> **DIRECTIVE**: Each entry should be duplicated exactly, with no line missing.

> **EXTRACTED RECORDS**:
- - -
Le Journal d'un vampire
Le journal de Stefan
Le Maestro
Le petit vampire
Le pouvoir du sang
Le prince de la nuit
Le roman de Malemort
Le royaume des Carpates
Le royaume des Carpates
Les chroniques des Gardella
- - -
> **TASK RESULT**:
Le Journal d'un vampire
Le journal de Stefan
Le Maestro
Le petit vampire
Le pouvoir du sang
Le prince de la nuit
Le roman de Malemort
Le royaume des Carpates
Le royaume des Carpates
Les chroniques des Gardella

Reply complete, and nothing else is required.